Mark Davyd, CEO of Music Venue Trust said: “£7 million in new premises taxes places over 350 grassroots music venues at immediate risk of closure.  Despite extensive briefing to HM Treasury, Department of Culture, Media and Sport and Department for Business and Trade about the negative economic, social and cultural impacts of the removal of the 75% business rate relief for grassroots music venues, the Government has today announced that business rate relief will reduce to 40% from April 1st, 2025. The immediate impact is to create a demand for £7 million in additional premises taxes from a sector that, in 2023, returned an entire gross profit across all 830 such venues in the UK of just £2.9 million. 43% of grassroots music venues in the UK made a loss in 2023. 

Over 350 grassroots music venues are now placed at immediate risk of closure, representing the potential loss of more than 12,000 jobs, over £250 million in economic activity and the loss of over 75,000 live music events. Simultaneously with announcing this new tax demand, the Government acknowledged the faults and inequities inherent in the business rate system, promising to deliver a new lower rate of taxes on physical, hospitality and leisure premises in April 2026.

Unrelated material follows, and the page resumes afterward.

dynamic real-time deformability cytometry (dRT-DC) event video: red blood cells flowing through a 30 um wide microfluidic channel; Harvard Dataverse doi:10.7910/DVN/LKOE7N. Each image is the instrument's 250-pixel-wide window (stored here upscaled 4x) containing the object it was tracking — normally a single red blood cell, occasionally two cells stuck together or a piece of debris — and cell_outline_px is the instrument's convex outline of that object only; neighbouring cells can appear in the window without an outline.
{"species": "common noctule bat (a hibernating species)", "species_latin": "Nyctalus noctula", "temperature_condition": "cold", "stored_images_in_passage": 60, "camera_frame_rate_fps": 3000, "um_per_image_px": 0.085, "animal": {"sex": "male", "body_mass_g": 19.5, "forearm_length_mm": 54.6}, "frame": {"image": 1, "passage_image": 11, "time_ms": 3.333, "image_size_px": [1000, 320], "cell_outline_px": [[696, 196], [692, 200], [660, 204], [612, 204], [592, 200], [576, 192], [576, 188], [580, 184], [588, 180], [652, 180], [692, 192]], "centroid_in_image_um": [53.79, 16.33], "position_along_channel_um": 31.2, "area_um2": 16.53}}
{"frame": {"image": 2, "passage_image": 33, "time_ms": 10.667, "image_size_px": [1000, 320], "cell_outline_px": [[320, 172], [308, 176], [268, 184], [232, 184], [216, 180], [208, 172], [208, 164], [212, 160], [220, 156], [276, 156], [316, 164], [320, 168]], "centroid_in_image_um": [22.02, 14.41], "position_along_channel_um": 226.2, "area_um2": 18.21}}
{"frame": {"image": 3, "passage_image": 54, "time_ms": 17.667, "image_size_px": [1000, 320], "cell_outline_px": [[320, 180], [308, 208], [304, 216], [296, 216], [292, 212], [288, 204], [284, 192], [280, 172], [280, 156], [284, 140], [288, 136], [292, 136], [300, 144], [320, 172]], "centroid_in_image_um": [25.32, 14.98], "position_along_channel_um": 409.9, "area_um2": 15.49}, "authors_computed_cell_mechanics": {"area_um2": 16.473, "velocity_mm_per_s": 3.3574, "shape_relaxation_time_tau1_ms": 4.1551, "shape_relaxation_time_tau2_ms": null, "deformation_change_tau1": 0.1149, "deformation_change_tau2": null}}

The challenges around business rates and grassroots music venues have been known and accepted for over a decade. Changes in April 2026 are to be welcomed, but will be of no use for the hundreds of music venues that are now likely to be lost before this challenge is finally met with a full, long overdue reform. There are three possible solutions:

  1. The Government could think again and act upon the extensive data it has received about the impact of unfair and unreasonable premises tax demands and restore the 75% rate relief for grassroots music venues. 
  2. The Government could create an emergency fund of a maximum of £7 million and allow venues facing the imminent threat of closure to draw down from this fund sufficient funding to meet the new tax demand. 
  3. Every grassroots music venue in the country could install a temporary business rate levy of 50 pence applied to every ticket sold and used directly to meet the £7 million demand. This levy would need to be applied until the new business rate system is installed, predicted by the Government to be on April 1st, 2026.

Music Venue Trust believes that ticket prices should be kept accessible and is reluctant to encourage venues to adopt option 3. Unless the government is willing to think again, it unfortunately may be the only possible option to stop a complete collapse of live music in our communities.”